Python/Numpy - Extracting Bits of Bytes-CodePudding

I have 8 bytes of data in the form of a numpy.frombuffer() array. I need to get bits 10-19 into a variable and bits 20-29 into a variable. How do I use Python to extract bits that cross bytes? I've read about bit shifting but it isn't clear to me if that is the way to do it.

CodePudding user response：

Depending on your datatype you might need to slightly modify this numpy solution:

a = np.frombuffer(b'\x01\x02\x03\x04\x05\x06\x07\x08', dtype=np.uint8)
#array([1, 2, 3, 4, 5, 6, 7, 8], dtype=uint8)

unpacking bits:

first = np.unpackbits(a)[10:20]
#array([0, 0, 0, 0, 1, 0, 0, 0, 0, 0], dtype=uint8)

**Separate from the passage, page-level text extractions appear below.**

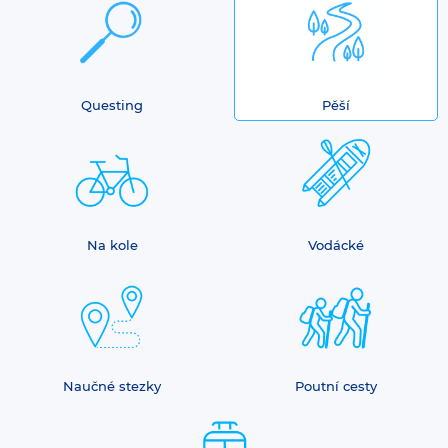
Questing
Pěší
Na kole
Vodácké
Naučné stezky
Poutní cesty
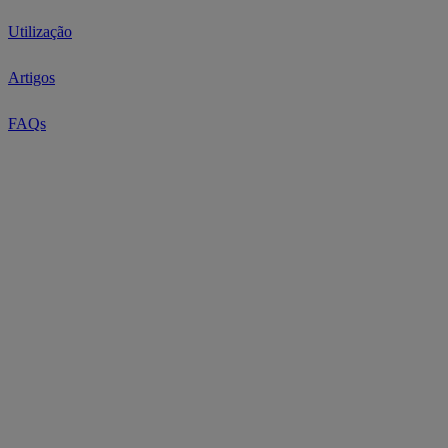
Utilização
Artigos
FAQs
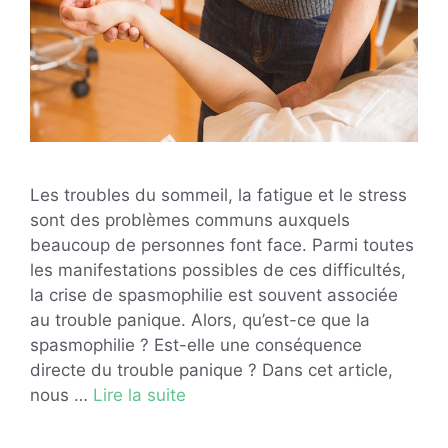
Les troubles du sommeil, la fatigue et le stress
sont des problèmes communs auxquels
beaucoup de personnes font face. Parmi toutes
les manifestations possibles de ces difficultés,
la crise de spasmophilie est souvent associée
au trouble panique. Alors, qu’est-ce que la
spasmophilie ? Est-elle une conséquence
directe du trouble panique ? Dans cet article,
nous …
Lire la suite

And if you need to repack the bits:

first_packed = np.packbits(first)
array([8, 0], dtype=uint8)

Please note that python is 0-based index and if you want 10th-19th element, please adjust the above indexing to np.unpackbits(a)[9:19].

Similarly for other case:

second = np.unpackbits(a)[20:30]
#array([0, 0, 1, 1, 0, 0, 0, 0, 0, 1], dtype=uint8)

CodePudding user response：

Get each bit individually by indexing the correct byte, then masking off the correct bit. Then you can shift and add to build your new number from the bits.

data = b'abcdefgh' #8 bytes of data

def bit_slice(data, start, stop):
    out = 0
    for i in range(start, stop):
        byte_n = i//8
        byte_bit = i%8
        byte_mask = 1<<byte_bit
        bit = bool(data[byte_n] & byte_mask)
        out = out*2   bit #multiply by 2 is equivalent to shift. Then add the new bit
    return out

re:comments

Each time we want to add a new bit to our number like so:

10110
101101

We have to shift the first five bits over and then either add 1 or 0 based on what the value of the next bit is. Shifting to the left moves each digit one place higher, which in binary means multiply by 2. In decimal shifting a number over one place means multiply by 10. When adding the new bit to our number we're accumulating I simply multiply by 2 instead of using the right shift operator just to show it's another option. When creating the byte mask, I did use the right shift operator (<<). It works by shifting a 1 several places over so I end up with a byte that has a 1 in just the right place that when I "and" it with the byte in question, I get just the single bit I want to index:

1<<3 = 00001000
1<<5 = 00100000
1<<0 = 00000001
1<<7 = 10000000

then apply the mask to get the bit we want:

10011011 #a byte of data
00100000 #bit mask for the 32's place
_________&
00000000
#bit in the 32's place is 0

10011011 #a byte of data
00010000 #bit mask for the 16's place
_________&
00010000
#bit in the 16's place is 1

After applying the mask, if the selected bit is 0 than the entire number will always be 0. If the selected bit is 1 the number will always be greater than 0. Calling bool on that result is equivalent to:

if data[byte_n] & byte_mask > 0:
    bit = 1
else:
    bit = 0

... because a boolean interpreted as an integer is simply a 1 or a 0.